— 課題一覧 —
a - 紀伊山地越えの旅行記のうち、「再会した還暦親父二人、道の駅「針テラス」から那智勝浦を目指す」を含む語句で始まり「ツーリングレポート(一日目)」で終わる部分を、「還暦親父」を「ライダー」に置き換えて書き直してください。
b - 紀伊山地越えの旅行記を最後の文の後から引き継ぎ、続きを書いてください。

:: 読解文

2022/11/17-18 吉野から熊野へ紀伊山地越え、那智勝浦を目指す(焼肉馬酔木、サンライズ勝浦)
還暦を越えて乗り続ける同い年の友人がいる。 コロナ禍の影響もあり会うのは何年振りだろうか? そのDUCATI Diavel Carbonを駆る友人と、奈良から和歌山へ紀伊山地を南下する旅に走り出すことにした。 期せずして今回の旅は、二人が出会った時と同じ会社OBツーリングへの参加、同じ紀伊山地を南に下るルートをたどる旅とになった。
2007年だったかな? 最初の出会いは衝撃的だった。 カリッカリに仕上がったRGV250Γのキレッキレの走りを、重たいZRX1100で必死に追った記憶が蘇る。 その時掻いた冷たい汗は、記憶と言うよりもトラウマの類かもしれぬ(笑)。 それ以来、峠を見ると馬鹿な勢いで飛び立だしてゆく馬鹿な二台は、峠を繋ぐ別ルートでOBツーリングに現地合流するのが恒例となった。
そして、今回現地集合する旅の目的地は熊野灘を望む那智勝浦、先輩幹事がGoToトラベルの割引プランで予約してくれた宿である。 その往路では、名阪国道25号沿いの道の駅「針テラス」を起点に、国道369へと走り出して吉野を経由すると、国道168で熊野灘まで南下する紀伊山地越えのルートをたどることにした。 また復路では、国道42で熊野灘沿いへと折り返し、伊勢志摩経由のルートで帰還する予定である。
さてさて、身体のあちらこちらにガタが出始めるお年頃の馬鹿二人、還暦を過ぎて”本当の大人”へと成長することが出来たのか? お互いに、現場に立てば我が身の齢を省みず、一時の瞬発力に任せて飛び出す性分は変わりそうにないが...とりあえず、走り出してみることにしよう。 ひょっとしたら、今後のバイク道楽とのかかわり方を占う、試金石になるかもしれぬ。
再会した還暦親父二人、道の駅「針テラス」から那智勝浦を目指す
ルート概要
(1日目) 名阪国道(国道25)→道の駅 針テラス-国369→玉立橋東詰-市道(西峠)→篠楽-県198-国370 →内原-国166→道の駅 宇陀路大宇陀-国370→上矢治-(吉野川渡る)→樫尾-国169→焼肉馬酔木-国169(戻る)→美吉野橋(県15)-県39 →千石橋南詰-市道→農産物直売所栃原道しるべ-県20→城戸-国168→道の駅十津川郷-国168→橋本-国42→高森-那智勝浦新宮道路→那智勝浦IC-県46→勝浦港,サンライズ勝浦
(2日目) サンライズ勝浦,勝浦港-県46→那智勝浦IC-那智勝浦新宮道路→高森-国42→(熊野尾鷲道路熊野大泊IC(通過)-国42→尾鷲北IC-紀勢自動車道→紀伊長島IC→国42→道の駅 マンボウ-国42(戻る)→紀勢自動車道紀伊長島IC
ツーリングレポート(一日目)

::::
:: 抽出データ

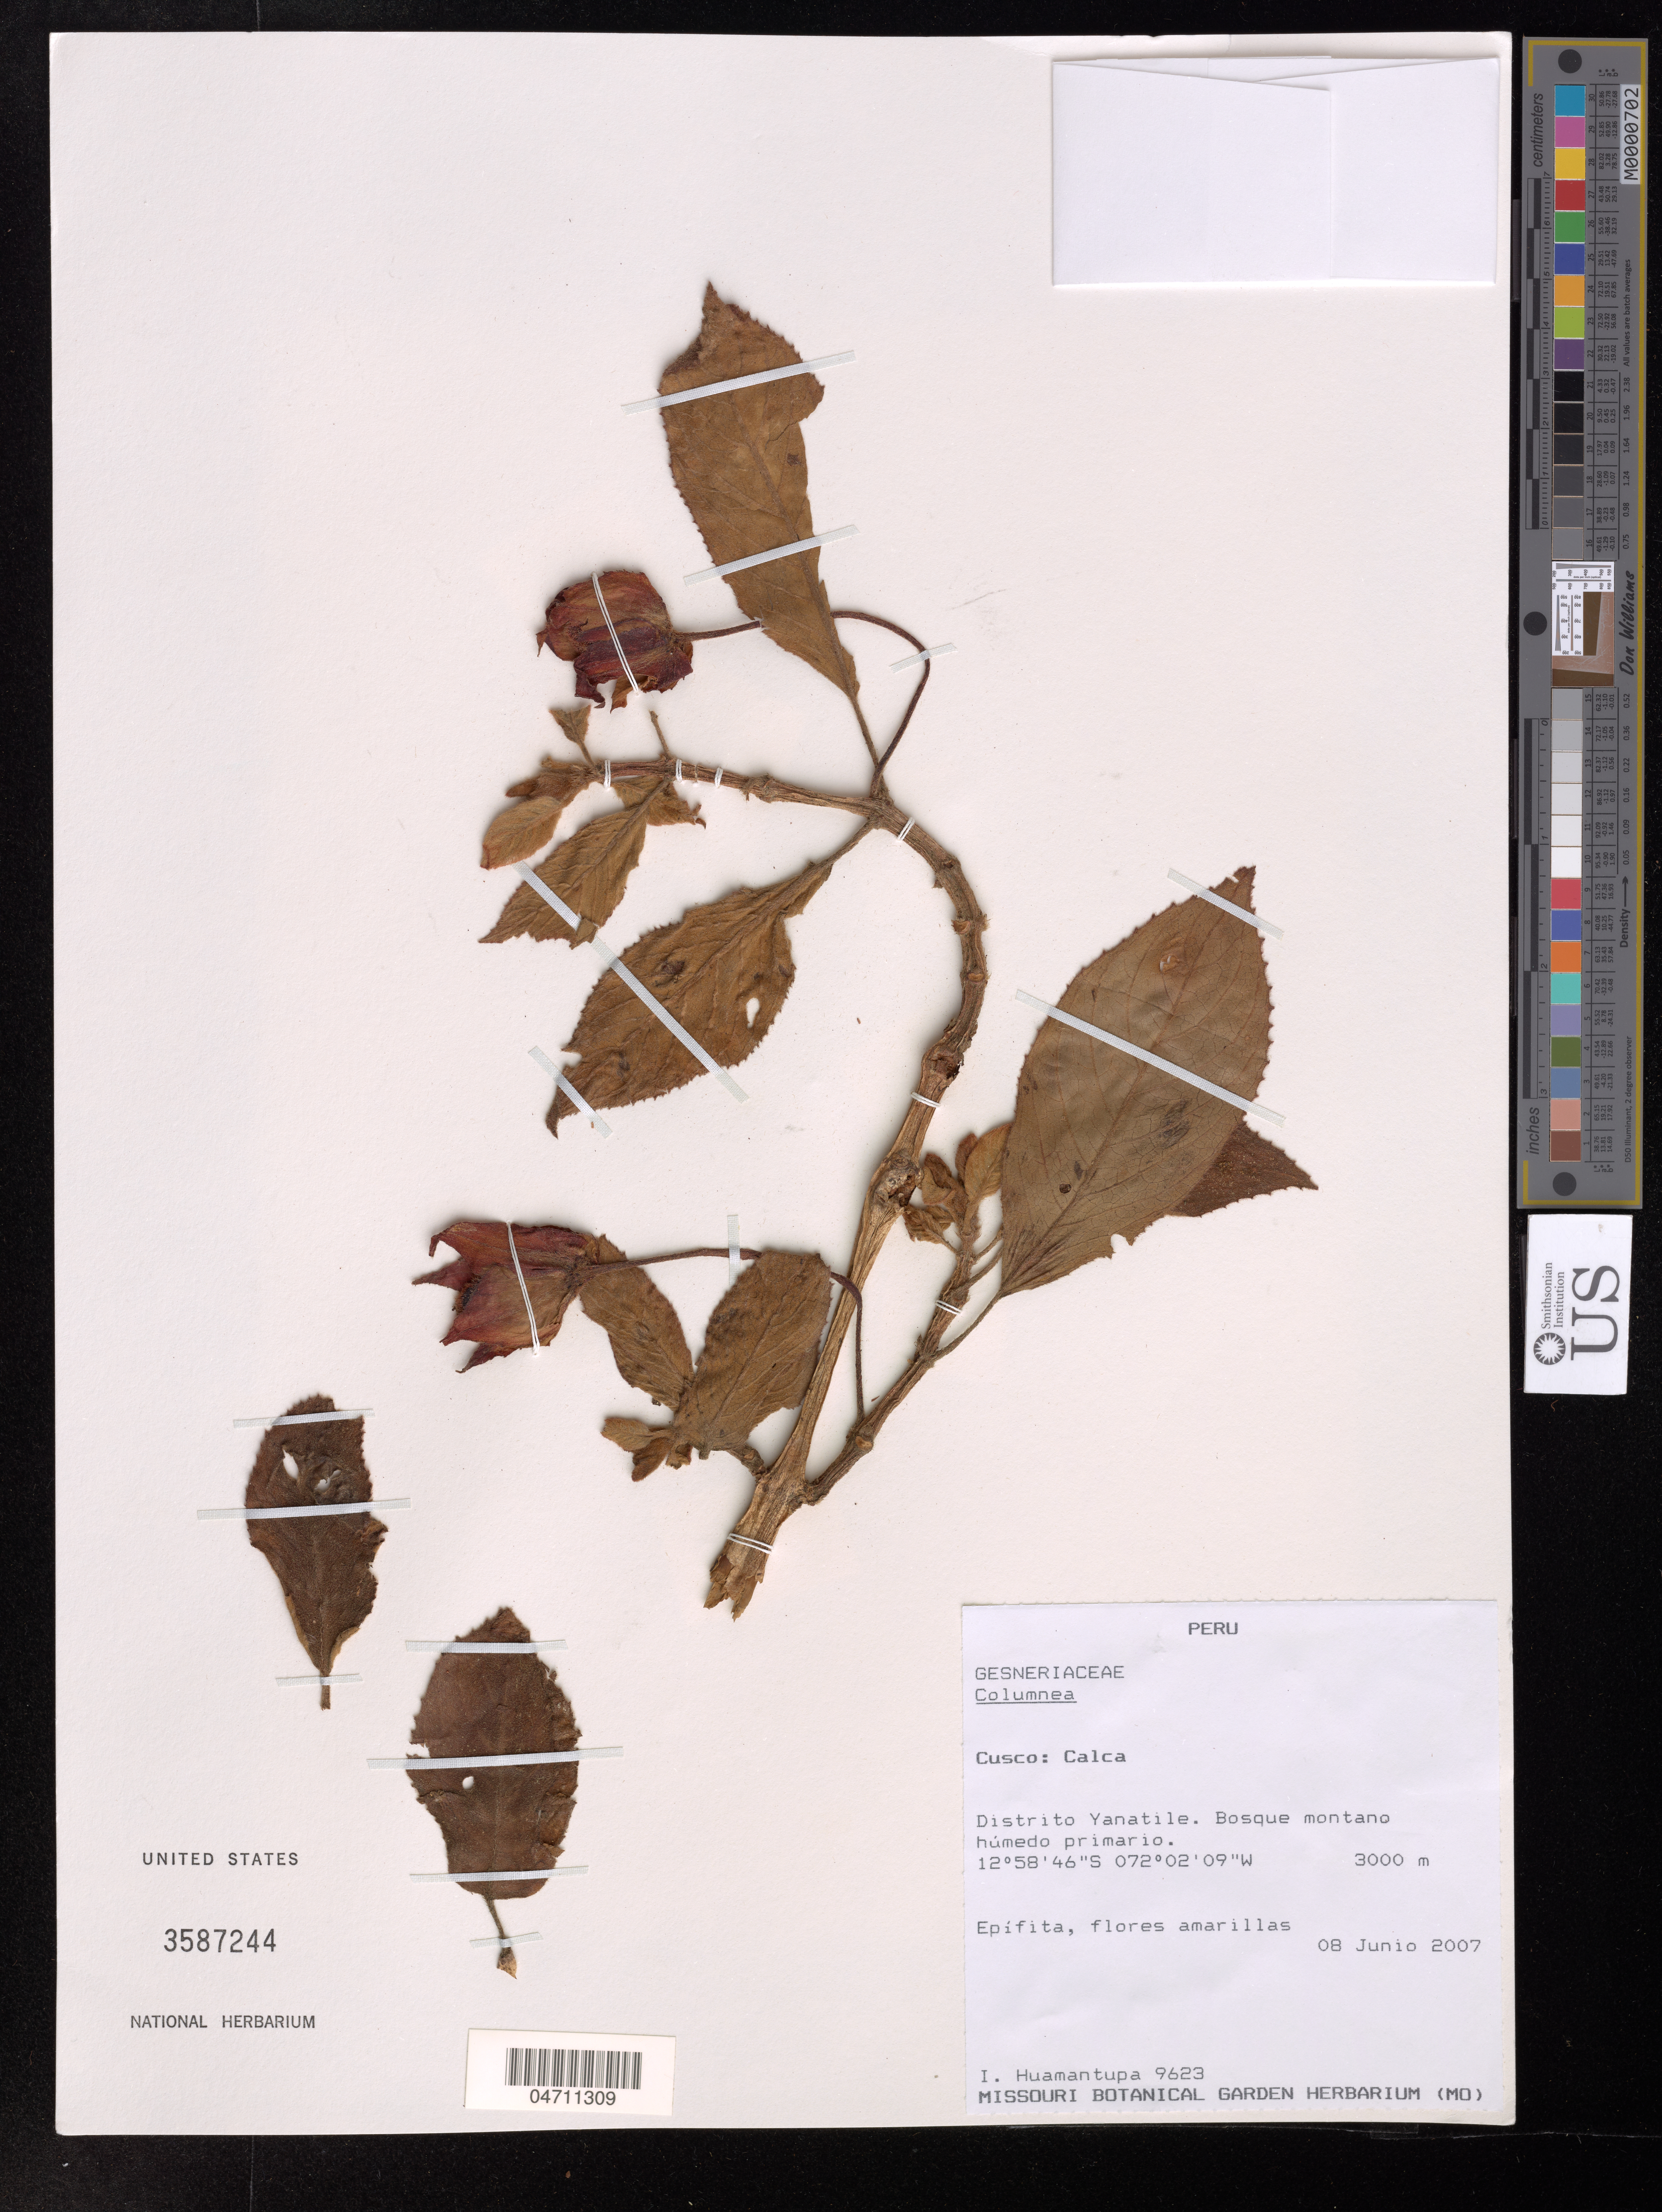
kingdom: Plantae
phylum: Tracheophyta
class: Magnoliopsida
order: Lamiales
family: Gesneriaceae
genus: Columnea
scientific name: Columnea sp.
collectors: A. Huamantupa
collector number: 9623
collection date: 2007-06-08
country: Peru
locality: Peru, Distrito Yanatile.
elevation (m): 3000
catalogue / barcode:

::::

— 解答一覧 —
a -
再会したライダー二人、道の駅「針テラス」から那智勝浦を目指す
ルート概要
(1日目) 名阪国道(国道25)→道の駅 針テラス-国369→玉立橋東詰-市道(西峠)→篠楽-県198-国370 →内原-国166→道の駅 宇陀路大宇陀-国370→上矢治-(吉野川渡る)→樫尾-国169→焼肉馬酔木-国169(戻る)→美吉野橋(県15)-県39 →千石橋南詰-市道→農産物直売所栃原道しるべ-県20→城戸-国168→道の駅十津川郷-国168→橋本-国42→高森-那智勝浦新宮道路→那智勝浦IC-県46→勝浦港,サンライズ勝浦
(2日目) サンライズ勝浦,勝浦港-県46→那智勝浦IC-那智勝浦新宮道路→高森-国42→(熊野尾鷲道路熊野大泊IC(通過)-国42→尾鷲北IC-紀勢自動車道→紀伊長島IC→国42→道の駅 マンボウ-国42(戻る)→紀勢自動車道紀伊長島IC
ツーリングレポート(一日目)

b -
旅の起点となる道の駅「針テラス」をめざし、伊勢湾岸自動車道、東名阪自動車道を走り継ぎ、名阪国道こと国道25号線を西へと走り続ける。 辛抱強く一般道をたどる筋金入りの先輩達とは別ルートで、高速道路でお気楽移動を目論む若手の還暦親父である。 一般道の混雑を避ける目論見は外しようも無いが、避けようのない冬の風に凍えながら走り続けるのはお気楽移動とは言い難い。
今回も、季節外れの街中の暖かさに油断した親父は、氷点下近くまで冷え込む風に凍えながら走ることとなった。 これまでも、寒暖差が大きな伊賀上野盆地の冷え込みには何度も泣かされているのだが...その経験を活かせないあたり、還暦を過ぎてなお若輩者である証かもしれぬ。 でも、まあ、暑さ、寒さ、そして辛いことを忘れられるがゆえに、走り続ける事ができるのかもしれぬ。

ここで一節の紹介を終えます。